Sunday, April 29, 2018
Caldyanup, the Dublin, the Guardian and the Tower
Some days the country is like one of the colonial specimen tables. Irwins Inlet is so still it lies across the land like smoke on a low. My scope lands upon a cave to the north that my mind has somehow slipped past every day for months. The art of seeing. Three upright clouds in a row. The eagles are around again and I let the spotter know, he's heading this way. Two other towers are calling in permit burns and prescribed burns alike. It's the end of the season for me now; once open burning begins there are too many to call in and wildfire risk is minimal. So it's 'Office, this is tower. Tower's closing for the day. Have a good evening. Tower out.'
Unfortunately I didn't make it to the Dublin's shortlist.

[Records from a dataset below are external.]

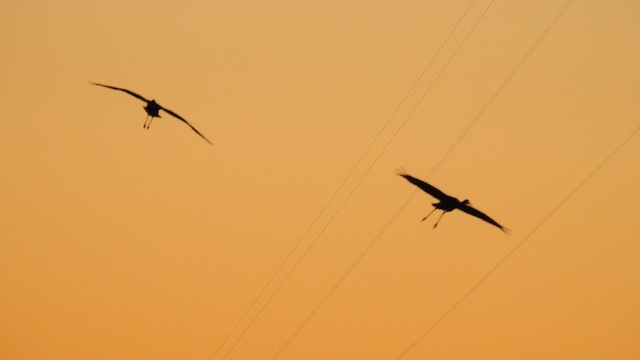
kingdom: Animalia
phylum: Chordata
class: Aves
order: Gruiformes
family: Gruidae
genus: Grus
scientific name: Grus canadensis
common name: Sandhill crane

That's okay, that it was listed at all is really bloody exciting. Yes, really, bigly. And I didn't really want 100,000 dumb Euros anyway, like, the tender wouldn't even be legal in Australia, would it? This weekend I was involved in a feature in the UK Weekend Guardian. It's an article called 'How to be Alone' about people's solitary work. It's here. It's accompanied by the painterly work of my favourite photographer Nic Duncan. The image above is me at the base of the mountain in the karri forest, with that earthy smell of recently burned eucalypts. These closed forest spaces are a different experience entirely to the vastness of the peak, which I reckon would be an agoraphobic's bad dream. I'm a bit the opposite, one with an eye for an horizon. Maybe that's why I was so in love with the job.
A burn out Rocky Gully way.
And this one behind Granite Peak is fifty kilometres away from the tower.
And now with the autumn comes the stunning calm days, sudden deluges that clear the air of dust and smoke, and freaky fruity fungi. Whee!